This repository explores methods for aligning language models with human preferences. While supervised fine-tuning adapts models to specific tasks or domains, preference alignment ensures that their outputs match human expectations and values. The focus here is on two innovative algorithms: Direct Preference Optimization (DPO) and Odds Ratio Preference Optimization (ORPO).
Preference alignment methods typically involve multiple stages:
- Supervised Fine-Tuning (SFT): Adapts models to specific tasks or domains.
- Preference Alignment: Refines outputs to better align with human preferences.
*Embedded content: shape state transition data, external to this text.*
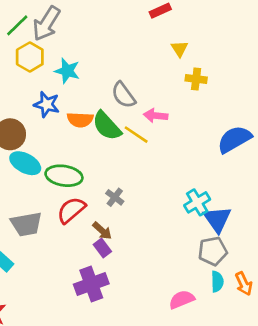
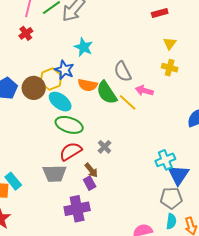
yellow hexagon: (30, 57) -> (51, 79), moved
yellow cross: (196, 79) -> (170, 68), moved
cyan ellipse: (25, 163) -> (60, 102), moved
gray trapezoid: (26, 224) -> (55, 173), moved

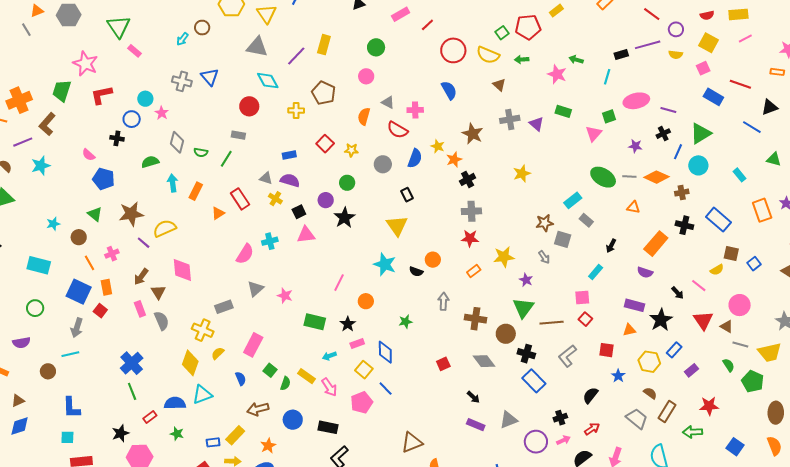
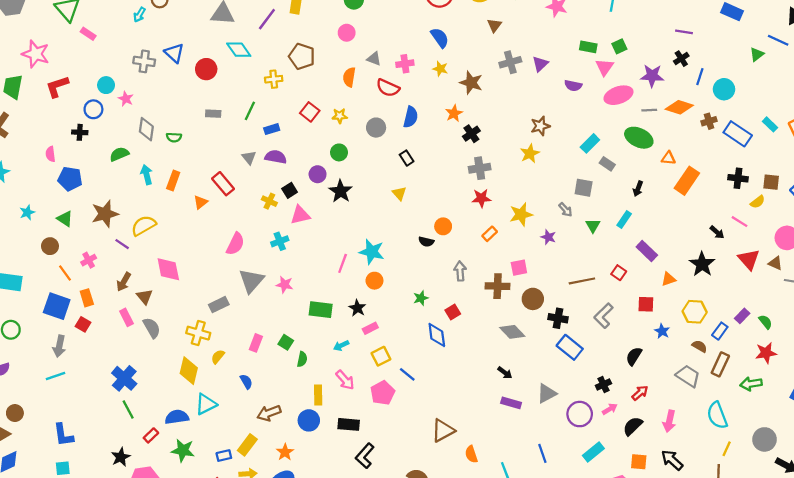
brown triangle: (499, 85) -> (494, 25), turned 32
pink ellipse: (636, 101) -> (618, 95), moved
red circle: (249, 106) -> (206, 69), moved
green rectangle: (563, 111) -> (588, 47), moved
purple triangle: (536, 124) -> (540, 64), turned 42
green triangle: (701, 133) -> (757, 54), moved, size x0.6
yellow star: (438, 146) -> (440, 69), moved
purple star: (635, 146) -> (652, 76), size x1.5
pink semicircle: (89, 155) -> (50, 154), turned 48
green line: (226, 159) -> (250, 111), moved
yellow star: (522, 173) -> (530, 154), moved
cyan rectangle: (739, 175) -> (770, 124), moved
green ellipse: (603, 177) -> (639, 138), moved
gray triangle: (266, 178) -> (249, 158), turned 40
yellow cross: (275, 199) -> (269, 201), moved
orange triangle: (633, 207) -> (668, 158), moved
blue rectangle: (718, 220) -> (738, 134), moved
brown star: (545, 223) -> (540, 126), moved
cyan star: (53, 224) -> (27, 212), moved
black cross: (684, 225) -> (738, 178), moved
yellow triangle: (397, 226) -> (399, 193), size x0.6
cyan cross: (270, 241) -> (280, 241), moved
cyan star: (385, 264) -> (372, 252), moved
purple semicircle: (645, 272) -> (573, 85), moved
gray triangle: (256, 289) -> (251, 281), size x1.4
pink square: (582, 297) -> (519, 268), moved
purple rectangle: (635, 305) -> (647, 251), moved, turned 36
green triangle: (523, 308) -> (593, 226), moved, size x0.6
pink rectangle: (253, 345) -> (256, 343), size x0.7
blue rectangle: (674, 350) -> (720, 331), moved
blue diamond: (385, 352) -> (437, 335), moved
red square: (443, 364) -> (453, 312), moved
green semicircle: (729, 365) -> (765, 322), moved
green square: (270, 370) -> (286, 342), moved
yellow square: (364, 370) -> (381, 356), turned 30
brown circle: (48, 371) -> (15, 413), moved
yellow rectangle: (307, 376) -> (318, 395), moved, turned 60
green semicircle: (285, 383) -> (302, 359), moved
green star: (177, 434) -> (183, 450), size x1.5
This repository highlights:
- DPO, a simpler alternative to traditional RLHF (Reinforcement Learning from Human Feedback), which directly optimizes model behavior using preference data.
- ORPO, a novel approach that combines instruction tuning and preference alignment into a unified, single-stage process.
DPO simplifies preference alignment by eliminating the need for separate reward models and reinforcement learning. Instead, it directly optimizes language models using preference datasets, offering a more stable and efficient alternative to RLHF. This repository includes:
- A detailed implementation of DPO using pre-trained models.
- Notebooks of fine-tuning models on preference datasets to improve alignment.
ORPO introduces a unified approach to instruction tuning and preference alignment, combining:
- Negative log-likelihood loss with an odds ratio term at the token level.
- A single-stage training process that eliminates the need for reference models.
- Improved computational efficiency and strong performance on benchmarks.
This repository demonstrates:
- ORPO fine-tuning workflows.
- Comparisons between ORPO and DPO on various datasets.
This repository includes interactive notebooks to demonstrate DPO and ORPO in practice:
- Description: Fine-tune models using preference datasets with the DPOTrainer.
- What's Inside:
- Fine-tuning a model with
trl-lib/ultrafeedback_binarized
. - Experimenting with your own preference datasets.
- Fine-tuning a model with
- Notebook: DPO Fine-Tuning
- Description: Explore the unified approach of ORPO for both instruction tuning and preference alignment.
- What's Inside:
- Training a model using instruction and preference data.
- Experimenting with different loss weightings and configurations.
- Comparing ORPO results with DPO.
- Notebook: ORPO Fine-Tuning
- DPO: Provides a straightforward and efficient alternative to RLHF, making preference alignment accessible without complex setups.
- ORPO: Offers an innovative single-stage training method, reducing computational overhead while achieving strong results.
This repository is a practical guide to implementing these algorithms and understanding their potential for improving language model alignment.